GIVEN ENTRIES>
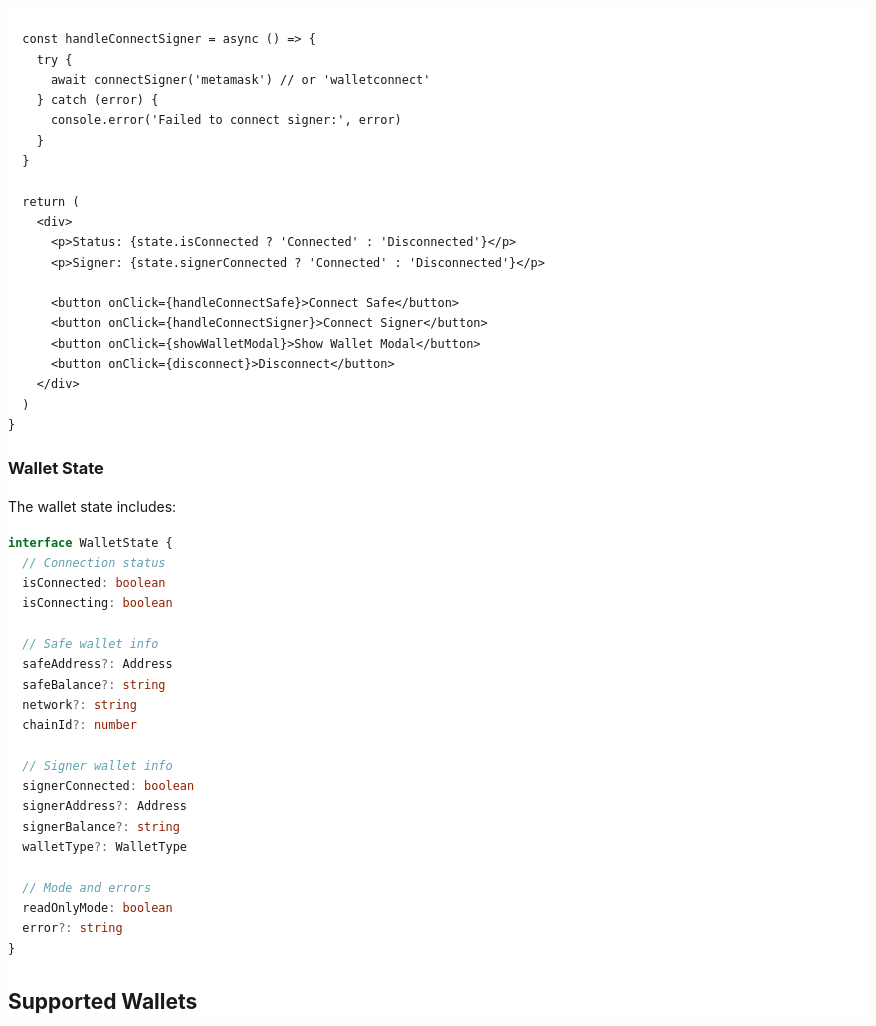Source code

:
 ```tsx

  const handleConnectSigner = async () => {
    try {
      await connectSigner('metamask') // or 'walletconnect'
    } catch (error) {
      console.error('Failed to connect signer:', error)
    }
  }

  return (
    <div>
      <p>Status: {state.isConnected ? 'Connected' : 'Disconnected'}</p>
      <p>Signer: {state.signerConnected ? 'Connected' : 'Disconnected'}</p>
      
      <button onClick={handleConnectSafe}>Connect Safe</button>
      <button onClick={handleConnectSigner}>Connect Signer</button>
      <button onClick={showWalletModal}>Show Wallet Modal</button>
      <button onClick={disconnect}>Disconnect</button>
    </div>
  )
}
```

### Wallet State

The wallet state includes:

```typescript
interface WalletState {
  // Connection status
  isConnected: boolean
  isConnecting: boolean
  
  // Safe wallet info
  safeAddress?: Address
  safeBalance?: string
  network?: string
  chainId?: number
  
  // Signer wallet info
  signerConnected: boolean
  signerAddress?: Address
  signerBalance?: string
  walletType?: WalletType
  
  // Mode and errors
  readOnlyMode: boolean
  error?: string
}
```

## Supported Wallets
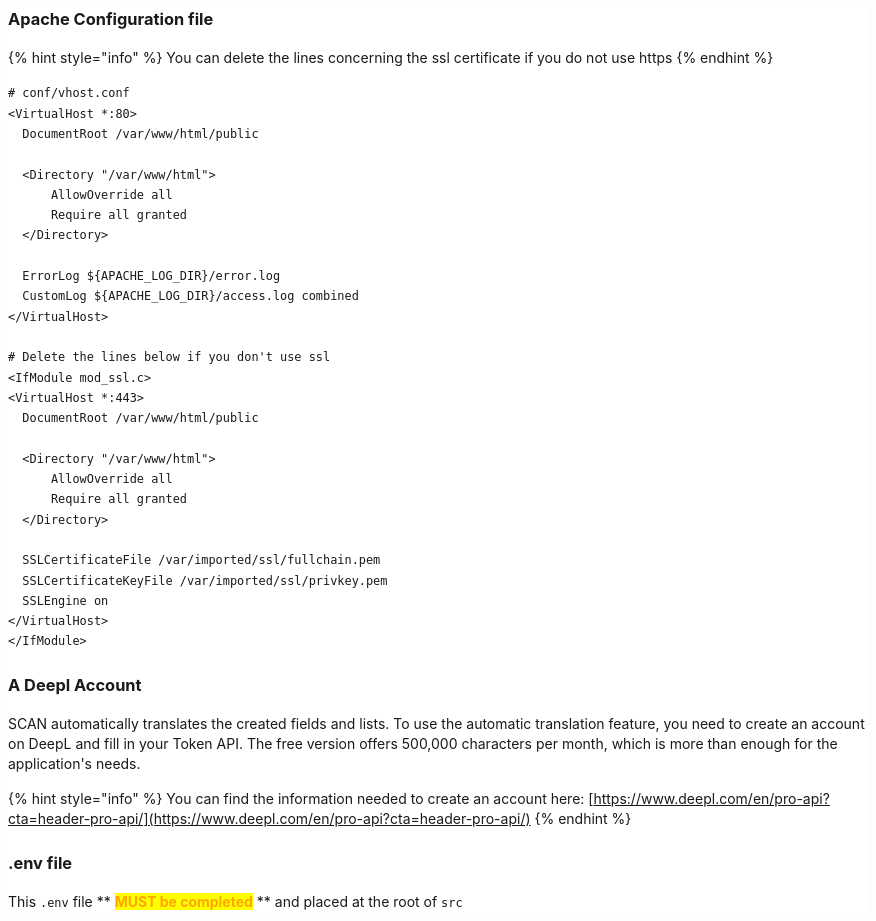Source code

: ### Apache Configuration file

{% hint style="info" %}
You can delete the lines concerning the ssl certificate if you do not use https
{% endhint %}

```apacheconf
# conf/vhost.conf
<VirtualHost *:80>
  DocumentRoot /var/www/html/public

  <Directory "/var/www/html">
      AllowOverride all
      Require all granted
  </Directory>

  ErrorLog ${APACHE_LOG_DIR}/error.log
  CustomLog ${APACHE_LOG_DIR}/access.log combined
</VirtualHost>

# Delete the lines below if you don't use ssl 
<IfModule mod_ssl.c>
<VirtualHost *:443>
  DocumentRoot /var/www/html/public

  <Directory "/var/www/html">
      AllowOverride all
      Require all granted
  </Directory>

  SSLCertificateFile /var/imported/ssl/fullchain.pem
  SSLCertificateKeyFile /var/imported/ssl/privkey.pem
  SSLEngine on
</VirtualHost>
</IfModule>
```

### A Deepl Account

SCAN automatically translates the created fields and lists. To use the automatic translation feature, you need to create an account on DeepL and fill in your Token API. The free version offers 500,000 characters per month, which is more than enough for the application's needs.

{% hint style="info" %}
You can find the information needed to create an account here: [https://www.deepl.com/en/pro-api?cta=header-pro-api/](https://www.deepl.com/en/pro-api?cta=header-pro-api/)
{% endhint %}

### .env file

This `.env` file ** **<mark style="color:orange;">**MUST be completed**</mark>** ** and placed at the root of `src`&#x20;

...

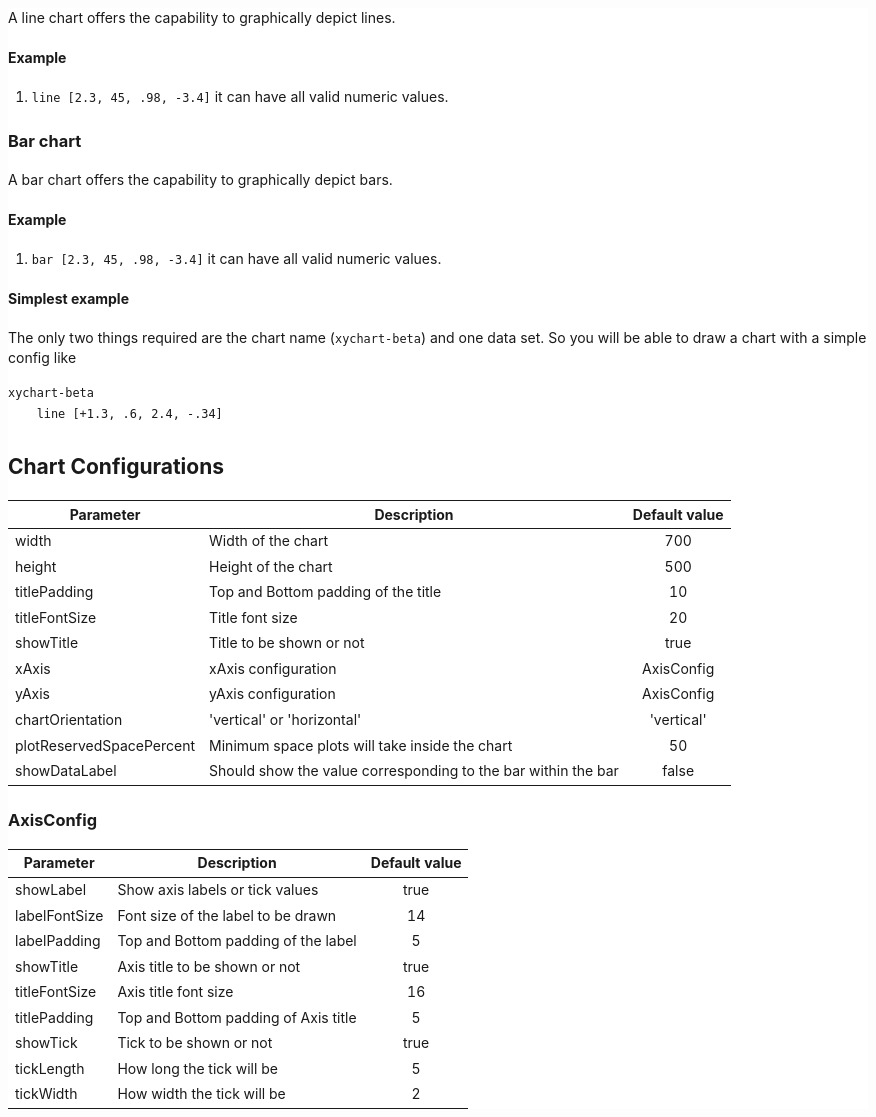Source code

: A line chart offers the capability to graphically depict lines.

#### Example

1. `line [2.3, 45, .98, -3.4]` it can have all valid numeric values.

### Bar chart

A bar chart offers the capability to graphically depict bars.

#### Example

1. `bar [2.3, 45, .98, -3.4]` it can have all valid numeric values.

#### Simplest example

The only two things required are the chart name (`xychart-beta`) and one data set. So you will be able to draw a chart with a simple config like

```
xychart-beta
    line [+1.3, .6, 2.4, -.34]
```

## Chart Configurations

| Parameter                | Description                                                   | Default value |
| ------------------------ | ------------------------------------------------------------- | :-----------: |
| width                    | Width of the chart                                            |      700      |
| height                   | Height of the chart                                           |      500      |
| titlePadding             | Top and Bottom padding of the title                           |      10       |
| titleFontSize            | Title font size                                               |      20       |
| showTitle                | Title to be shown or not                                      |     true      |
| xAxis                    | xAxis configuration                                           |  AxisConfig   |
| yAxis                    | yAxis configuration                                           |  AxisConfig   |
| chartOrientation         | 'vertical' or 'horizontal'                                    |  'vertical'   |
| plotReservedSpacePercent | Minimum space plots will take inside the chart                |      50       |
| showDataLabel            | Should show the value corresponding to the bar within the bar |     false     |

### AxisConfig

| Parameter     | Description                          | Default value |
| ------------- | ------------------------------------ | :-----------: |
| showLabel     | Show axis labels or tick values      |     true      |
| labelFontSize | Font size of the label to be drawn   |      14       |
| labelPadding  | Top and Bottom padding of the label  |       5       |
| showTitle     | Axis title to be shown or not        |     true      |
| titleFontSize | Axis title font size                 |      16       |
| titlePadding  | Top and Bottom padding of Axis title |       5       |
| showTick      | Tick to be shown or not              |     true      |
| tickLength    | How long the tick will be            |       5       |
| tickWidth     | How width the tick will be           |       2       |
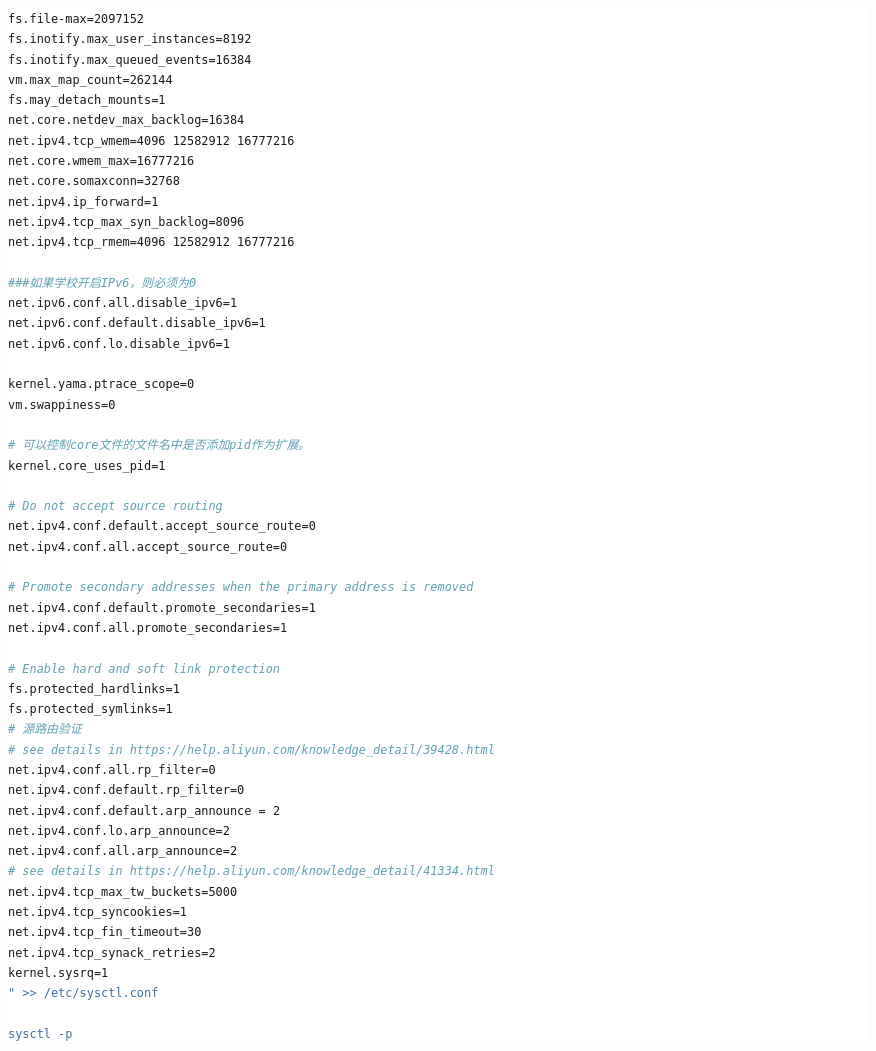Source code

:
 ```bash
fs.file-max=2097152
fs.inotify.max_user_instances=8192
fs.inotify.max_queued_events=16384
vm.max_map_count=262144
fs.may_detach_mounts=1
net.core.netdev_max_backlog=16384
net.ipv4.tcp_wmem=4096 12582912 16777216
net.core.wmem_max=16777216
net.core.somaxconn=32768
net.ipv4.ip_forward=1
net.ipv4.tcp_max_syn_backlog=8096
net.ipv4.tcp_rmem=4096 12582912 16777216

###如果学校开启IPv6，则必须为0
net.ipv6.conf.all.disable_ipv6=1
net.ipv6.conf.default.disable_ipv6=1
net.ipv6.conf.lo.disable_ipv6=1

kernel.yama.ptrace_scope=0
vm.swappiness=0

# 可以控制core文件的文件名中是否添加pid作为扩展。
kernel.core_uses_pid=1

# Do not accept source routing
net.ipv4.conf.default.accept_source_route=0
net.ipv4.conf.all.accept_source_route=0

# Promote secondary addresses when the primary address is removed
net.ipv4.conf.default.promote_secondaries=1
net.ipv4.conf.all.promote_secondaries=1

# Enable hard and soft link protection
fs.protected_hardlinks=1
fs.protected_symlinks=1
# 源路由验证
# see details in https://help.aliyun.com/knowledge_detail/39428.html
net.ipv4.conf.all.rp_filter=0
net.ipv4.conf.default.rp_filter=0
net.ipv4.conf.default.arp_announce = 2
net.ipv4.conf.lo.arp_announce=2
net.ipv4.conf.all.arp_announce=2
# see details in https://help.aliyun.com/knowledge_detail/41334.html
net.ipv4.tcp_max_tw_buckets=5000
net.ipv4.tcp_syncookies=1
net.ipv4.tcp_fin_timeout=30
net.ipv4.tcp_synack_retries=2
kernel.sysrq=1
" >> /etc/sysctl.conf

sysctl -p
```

WHAT YOU NEED TO DO> For every line above that includes the word "values", return the line.

WRITTEN SOLUTION>
1. `line [2.3, 45, .98, -3.4]` it can have all valid numeric values.
1. `bar [2.3, 45, .98, -3.4]` it can have all valid numeric values.
| showLabel     | Show axis labels or tick values      |     true      |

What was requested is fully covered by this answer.